*Exercise aim*
Return each entry exactly, so that nothing in the data differs from the original.

*Task input*

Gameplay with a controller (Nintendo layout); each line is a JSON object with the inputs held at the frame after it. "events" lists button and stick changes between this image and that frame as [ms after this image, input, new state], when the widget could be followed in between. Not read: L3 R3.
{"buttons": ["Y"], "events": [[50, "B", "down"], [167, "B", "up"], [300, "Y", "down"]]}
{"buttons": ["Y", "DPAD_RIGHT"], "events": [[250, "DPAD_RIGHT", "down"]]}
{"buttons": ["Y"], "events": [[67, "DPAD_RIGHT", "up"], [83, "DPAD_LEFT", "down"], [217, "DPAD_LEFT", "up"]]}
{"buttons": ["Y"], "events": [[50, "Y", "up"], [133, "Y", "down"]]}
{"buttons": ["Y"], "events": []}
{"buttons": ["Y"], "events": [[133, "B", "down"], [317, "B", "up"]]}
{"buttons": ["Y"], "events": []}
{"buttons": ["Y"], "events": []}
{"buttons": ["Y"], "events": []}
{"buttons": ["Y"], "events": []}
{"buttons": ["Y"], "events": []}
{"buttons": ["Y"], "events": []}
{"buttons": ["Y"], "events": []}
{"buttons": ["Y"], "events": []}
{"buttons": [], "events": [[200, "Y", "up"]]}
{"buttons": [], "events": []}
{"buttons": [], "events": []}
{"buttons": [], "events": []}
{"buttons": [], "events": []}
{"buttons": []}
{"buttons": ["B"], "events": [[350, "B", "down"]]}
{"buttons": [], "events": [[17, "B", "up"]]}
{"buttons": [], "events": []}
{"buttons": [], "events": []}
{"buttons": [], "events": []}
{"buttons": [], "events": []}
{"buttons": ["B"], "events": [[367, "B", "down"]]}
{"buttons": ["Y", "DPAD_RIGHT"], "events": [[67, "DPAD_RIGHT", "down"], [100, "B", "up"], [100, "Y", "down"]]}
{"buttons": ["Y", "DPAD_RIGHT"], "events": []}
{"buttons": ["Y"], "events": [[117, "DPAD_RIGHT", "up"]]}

*Written solution*
Gameplay with a controller (Nintendo layout); each line is a JSON object with the inputs held at the frame after it. "events" lists button and stick changes between this image and that frame as [ms after this image, input, new state], when the widget could be followed in between. Not read: L3 R3.
{"buttons": ["Y"], "events": [[50, "B", "down"], [167, "B", "up"], [300, "Y", "down"]]}
{"buttons": ["Y", "DPAD_RIGHT"], "events": [[250, "DPAD_RIGHT", "down"]]}
{"buttons": ["Y"], "events": [[67, "DPAD_RIGHT", "up"], [83, "DPAD_LEFT", "down"], [217, "DPAD_LEFT", "up"]]}
{"buttons": ["Y"], "events": [[50, "Y", "up"], [133, "Y", "down"]]}
{"buttons": ["Y"], "events": []}
{"buttons": ["Y"], "events": [[133, "B", "down"], [317, "B", "up"]]}
{"buttons": ["Y"], "events": []}
{"buttons": ["Y"], "events": []}
{"buttons": ["Y"], "events": []}
{"buttons": ["Y"], "events": []}
{"buttons": ["Y"], "events": []}
{"buttons": ["Y"], "events": []}
{"buttons": ["Y"], "events": []}
{"buttons": ["Y"], "events": []}
{"buttons": [], "events": [[200, "Y", "up"]]}
{"buttons": [], "events": []}
{"buttons": [], "events": []}
{"buttons": [], "events": []}
{"buttons": [], "events": []}
{"buttons": []}
{"buttons": ["B"], "events": [[350, "B", "down"]]}
{"buttons": [], "events": [[17, "B", "up"]]}
{"buttons": [], "events": []}
{"buttons": [], "events": []}
{"buttons": [], "events": []}
{"buttons": [], "events": []}
{"buttons": ["B"], "events": [[367, "B", "down"]]}
{"buttons": ["Y", "DPAD_RIGHT"], "events": [[67, "DPAD_RIGHT", "down"], [100, "B", "up"], [100, "Y", "down"]]}
{"buttons": ["Y", "DPAD_RIGHT"], "events": []}
{"buttons": ["Y"], "events": [[117, "DPAD_RIGHT", "up"]]}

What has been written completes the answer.